# [Items from a data source]
- - -

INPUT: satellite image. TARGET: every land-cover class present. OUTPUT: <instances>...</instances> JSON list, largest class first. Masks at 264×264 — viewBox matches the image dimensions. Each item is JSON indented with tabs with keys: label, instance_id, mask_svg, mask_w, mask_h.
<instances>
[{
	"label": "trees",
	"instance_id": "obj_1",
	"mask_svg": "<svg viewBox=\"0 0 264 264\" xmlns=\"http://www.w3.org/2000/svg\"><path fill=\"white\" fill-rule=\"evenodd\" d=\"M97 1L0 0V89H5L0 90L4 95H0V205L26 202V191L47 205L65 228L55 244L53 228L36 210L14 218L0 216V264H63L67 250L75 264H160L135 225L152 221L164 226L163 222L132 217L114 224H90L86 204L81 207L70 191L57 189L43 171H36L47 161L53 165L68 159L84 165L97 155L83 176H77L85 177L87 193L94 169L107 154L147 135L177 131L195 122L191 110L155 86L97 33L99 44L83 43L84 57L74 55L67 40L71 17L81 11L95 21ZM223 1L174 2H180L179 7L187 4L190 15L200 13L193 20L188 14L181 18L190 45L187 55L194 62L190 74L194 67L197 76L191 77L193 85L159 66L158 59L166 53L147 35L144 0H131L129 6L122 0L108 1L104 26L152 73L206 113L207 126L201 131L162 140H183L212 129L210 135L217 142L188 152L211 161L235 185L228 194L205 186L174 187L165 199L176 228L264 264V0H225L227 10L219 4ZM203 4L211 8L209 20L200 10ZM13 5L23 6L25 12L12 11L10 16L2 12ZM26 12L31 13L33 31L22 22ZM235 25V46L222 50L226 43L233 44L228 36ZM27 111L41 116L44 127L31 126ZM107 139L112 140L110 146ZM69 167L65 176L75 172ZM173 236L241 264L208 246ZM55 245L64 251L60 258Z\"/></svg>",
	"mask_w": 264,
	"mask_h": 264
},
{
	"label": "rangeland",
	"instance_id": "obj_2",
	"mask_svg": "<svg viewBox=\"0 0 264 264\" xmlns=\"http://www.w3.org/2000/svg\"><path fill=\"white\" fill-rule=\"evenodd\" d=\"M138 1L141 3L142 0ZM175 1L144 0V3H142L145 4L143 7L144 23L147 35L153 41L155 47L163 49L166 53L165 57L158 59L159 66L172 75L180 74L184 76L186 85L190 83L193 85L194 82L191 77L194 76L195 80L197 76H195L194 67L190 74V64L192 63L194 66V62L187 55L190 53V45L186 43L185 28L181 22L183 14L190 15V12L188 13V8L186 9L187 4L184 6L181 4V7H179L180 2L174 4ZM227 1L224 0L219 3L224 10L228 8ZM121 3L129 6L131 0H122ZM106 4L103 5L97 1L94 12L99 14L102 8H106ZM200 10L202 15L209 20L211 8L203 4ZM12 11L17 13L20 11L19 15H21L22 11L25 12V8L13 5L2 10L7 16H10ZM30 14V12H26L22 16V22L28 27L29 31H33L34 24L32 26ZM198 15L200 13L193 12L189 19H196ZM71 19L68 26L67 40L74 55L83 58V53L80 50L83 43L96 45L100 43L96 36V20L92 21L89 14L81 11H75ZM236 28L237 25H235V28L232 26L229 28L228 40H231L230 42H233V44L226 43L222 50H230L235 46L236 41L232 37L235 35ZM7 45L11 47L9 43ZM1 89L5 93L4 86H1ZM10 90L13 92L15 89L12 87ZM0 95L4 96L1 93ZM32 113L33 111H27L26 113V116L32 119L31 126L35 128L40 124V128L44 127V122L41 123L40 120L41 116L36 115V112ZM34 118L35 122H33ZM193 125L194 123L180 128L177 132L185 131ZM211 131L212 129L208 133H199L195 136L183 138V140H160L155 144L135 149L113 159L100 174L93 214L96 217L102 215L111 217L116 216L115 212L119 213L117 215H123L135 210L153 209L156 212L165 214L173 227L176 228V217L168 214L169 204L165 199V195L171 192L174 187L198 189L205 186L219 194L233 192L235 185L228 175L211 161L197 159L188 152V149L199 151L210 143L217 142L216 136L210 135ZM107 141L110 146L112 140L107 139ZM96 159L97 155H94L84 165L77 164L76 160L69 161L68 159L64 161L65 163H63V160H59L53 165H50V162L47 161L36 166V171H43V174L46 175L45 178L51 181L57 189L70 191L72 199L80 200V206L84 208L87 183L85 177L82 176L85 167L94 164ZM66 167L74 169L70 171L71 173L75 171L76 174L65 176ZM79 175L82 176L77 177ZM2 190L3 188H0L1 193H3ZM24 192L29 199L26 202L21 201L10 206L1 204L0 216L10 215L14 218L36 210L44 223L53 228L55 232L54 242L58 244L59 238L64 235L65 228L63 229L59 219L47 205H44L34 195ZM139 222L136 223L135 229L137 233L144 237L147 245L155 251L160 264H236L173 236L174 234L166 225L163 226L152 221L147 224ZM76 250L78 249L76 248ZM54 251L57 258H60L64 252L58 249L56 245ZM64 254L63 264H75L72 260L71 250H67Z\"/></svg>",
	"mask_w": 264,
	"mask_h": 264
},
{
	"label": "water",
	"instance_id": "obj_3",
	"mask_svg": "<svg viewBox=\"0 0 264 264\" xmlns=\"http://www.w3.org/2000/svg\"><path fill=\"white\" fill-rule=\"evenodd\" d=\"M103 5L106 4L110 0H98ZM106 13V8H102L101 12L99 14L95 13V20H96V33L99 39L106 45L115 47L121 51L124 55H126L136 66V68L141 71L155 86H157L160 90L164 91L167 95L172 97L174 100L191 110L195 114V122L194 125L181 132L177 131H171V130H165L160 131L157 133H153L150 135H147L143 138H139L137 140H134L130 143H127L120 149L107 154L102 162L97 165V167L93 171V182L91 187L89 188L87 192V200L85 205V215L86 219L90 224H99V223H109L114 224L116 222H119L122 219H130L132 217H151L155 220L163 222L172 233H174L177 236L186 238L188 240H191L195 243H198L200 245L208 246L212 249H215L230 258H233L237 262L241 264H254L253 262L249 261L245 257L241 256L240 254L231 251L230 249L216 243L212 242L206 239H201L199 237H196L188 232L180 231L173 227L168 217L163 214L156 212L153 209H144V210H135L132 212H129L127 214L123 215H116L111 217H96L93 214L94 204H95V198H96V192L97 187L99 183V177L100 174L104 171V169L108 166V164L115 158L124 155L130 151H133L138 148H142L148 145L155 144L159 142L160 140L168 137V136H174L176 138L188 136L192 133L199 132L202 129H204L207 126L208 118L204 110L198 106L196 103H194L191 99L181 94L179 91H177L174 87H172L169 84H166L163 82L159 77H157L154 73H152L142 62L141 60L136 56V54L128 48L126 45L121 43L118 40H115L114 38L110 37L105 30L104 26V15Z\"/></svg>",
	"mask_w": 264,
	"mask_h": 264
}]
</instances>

- - -

# [Stated exercise]
Give back each line above precisely as it stands.

# [The reply]
INPUT: satellite image. TARGET: every land-cover class present. OUTPUT: <instances>...</instances> JSON list, largest class first. Masks at 264×264 — viewBox matches the image dimensions. Each item is JSON indented with tabs with keys: label, instance_id, mask_svg, mask_w, mask_h.
<instances>
[{
	"label": "trees",
	"instance_id": "obj_1",
	"mask_svg": "<svg viewBox=\"0 0 264 264\" xmlns=\"http://www.w3.org/2000/svg\"><path fill=\"white\" fill-rule=\"evenodd\" d=\"M97 1L0 0V89H5L0 90L4 95H0V205L26 202V191L47 205L65 228L55 244L53 228L36 210L14 218L0 216V264H63L67 250L75 264H160L135 225L152 221L164 226L163 222L132 217L114 224H90L86 204L81 207L70 191L57 189L43 171H36L47 161L53 165L68 159L84 165L97 155L83 176H77L85 177L87 193L94 169L107 154L147 135L177 131L195 122L191 110L155 86L97 33L99 44L83 43L84 57L74 55L67 40L71 17L81 11L95 21ZM223 1L174 2H180L179 7L187 4L190 15L200 13L193 20L188 14L181 18L190 45L187 55L194 62L190 74L194 67L197 76L191 77L193 85L159 66L158 59L166 53L147 35L144 0H131L129 6L122 0L108 1L104 26L152 73L206 113L207 126L201 131L162 140H183L212 129L210 135L217 142L188 152L211 161L235 185L228 194L205 186L174 187L165 199L176 228L264 264V0H225L227 10L219 4ZM203 4L211 8L209 20L200 10ZM13 5L23 6L25 12L12 11L10 16L2 12ZM26 12L31 13L33 31L22 22ZM235 25V46L222 50L226 43L233 44L228 36ZM27 111L41 116L44 127L31 126ZM107 139L112 140L110 146ZM69 167L65 176L75 172ZM173 236L241 264L208 246ZM55 245L64 251L60 258Z\"/></svg>",
	"mask_w": 264,
	"mask_h": 264
},
{
	"label": "rangeland",
	"instance_id": "obj_2",
	"mask_svg": "<svg viewBox=\"0 0 264 264\" xmlns=\"http://www.w3.org/2000/svg\"><path fill=\"white\" fill-rule=\"evenodd\" d=\"M138 1L141 3L142 0ZM175 1L144 0V3H142L145 4L143 7L144 23L147 35L153 41L155 47L163 49L166 53L165 57L158 59L159 66L172 75L180 74L184 76L186 85L190 83L193 85L194 82L191 77L194 76L195 80L197 76H195L194 67L190 74V64L192 63L194 66V62L187 55L190 53V45L186 43L185 28L181 22L183 14L190 15V12L188 13V8L186 9L187 4L184 6L181 4V7H179L180 2L174 4ZM227 1L224 0L219 3L224 10L228 8ZM121 3L129 6L131 0H122ZM106 4L103 5L97 1L94 12L99 14L102 8H106ZM200 10L202 15L209 20L211 8L203 4ZM12 11L17 13L20 11L19 15H21L22 11L25 12V8L13 5L2 10L7 16H10ZM30 14V12H26L22 16V22L28 27L29 31H33L34 24L32 26ZM198 15L200 13L193 12L189 19H196ZM71 19L68 26L67 40L74 55L83 58V53L80 50L83 43L96 45L100 43L96 36V20L92 21L89 14L81 11H75ZM236 28L237 25H235V28L232 26L229 28L228 40H231L230 42H233V44L226 43L222 50H230L235 46L236 41L232 37L235 35ZM7 45L11 47L9 43ZM1 89L5 93L4 86H1ZM10 90L13 92L15 89L12 87ZM0 95L4 96L1 93ZM32 113L33 111H27L26 113V116L32 119L31 126L35 128L40 124V128L44 127V122L41 123L40 120L41 116L36 115V112ZM34 118L35 122H33ZM193 125L194 123L180 128L177 132L185 131ZM211 131L212 129L208 133H199L195 136L183 138V140H160L155 144L135 149L113 159L100 174L93 214L96 217L102 215L111 217L116 216L115 212L119 213L117 215H123L135 210L153 209L156 212L165 214L173 227L176 228V217L168 214L169 204L165 199V195L171 192L174 187L198 189L205 186L219 194L233 192L235 185L228 175L211 161L197 159L188 152V149L199 151L210 143L217 142L216 136L210 135ZM107 141L110 146L112 140L107 139ZM96 159L97 155H94L84 165L77 164L76 160L69 161L68 159L64 161L65 163H63V160H59L53 165H50V162L47 161L36 166V171H43V174L46 175L45 178L51 181L57 189L70 191L72 199L80 200V206L84 208L87 183L85 177L82 176L85 167L94 164ZM66 167L74 169L70 171L71 173L75 171L76 174L65 176ZM79 175L82 176L77 177ZM2 190L3 188H0L1 193H3ZM24 192L29 199L26 202L21 201L10 206L1 204L0 216L10 215L14 218L36 210L44 223L53 228L55 232L54 242L58 244L59 238L64 235L65 228L63 229L59 219L47 205H44L34 195ZM139 222L136 223L135 229L137 233L144 237L147 245L155 251L160 264H236L173 236L174 234L166 225L163 226L152 221L147 224ZM76 250L78 249L76 248ZM54 251L57 258H60L64 252L58 249L56 245ZM64 254L63 264H75L72 260L71 250H67Z\"/></svg>",
	"mask_w": 264,
	"mask_h": 264
},
{
	"label": "water",
	"instance_id": "obj_3",
	"mask_svg": "<svg viewBox=\"0 0 264 264\" xmlns=\"http://www.w3.org/2000/svg\"><path fill=\"white\" fill-rule=\"evenodd\" d=\"M103 5L106 4L110 0H98ZM106 13V8H102L101 12L99 14L95 13V20H96V33L99 39L106 45L115 47L121 51L124 55H126L136 66V68L141 71L155 86H157L160 90L164 91L167 95L172 97L174 100L191 110L195 114V122L194 125L181 132L177 131H171V130H165L160 131L157 133H153L150 135H147L143 138H139L137 140H134L130 143H127L120 149L107 154L102 162L97 165V167L93 171V182L91 187L89 188L87 192V200L85 205V215L86 219L90 224H99V223H109L114 224L116 222H119L122 219H130L132 217H151L155 220L163 222L172 233H174L177 236L186 238L188 240H191L195 243H198L200 245L208 246L212 249H215L230 258H233L237 262L241 264H254L253 262L249 261L245 257L241 256L240 254L231 251L230 249L216 243L212 242L206 239H201L199 237H196L188 232L180 231L173 227L168 217L163 214L156 212L153 209H144V210H135L132 212H129L127 214L123 215H116L111 217H96L93 214L94 204H95V198H96V192L97 187L99 183V177L100 174L104 171V169L108 166V164L115 158L124 155L130 151H133L138 148H142L148 145L155 144L159 142L160 140L168 137V136H174L176 138L188 136L192 133L199 132L202 129H204L207 126L208 118L204 110L198 106L196 103H194L191 99L181 94L179 91H177L174 87H172L169 84H166L163 82L159 77H157L154 73H152L142 62L141 60L136 56V54L128 48L126 45L121 43L118 40H115L114 38L110 37L105 30L104 26V15Z\"/></svg>",
	"mask_w": 264,
	"mask_h": 264
}]
</instances>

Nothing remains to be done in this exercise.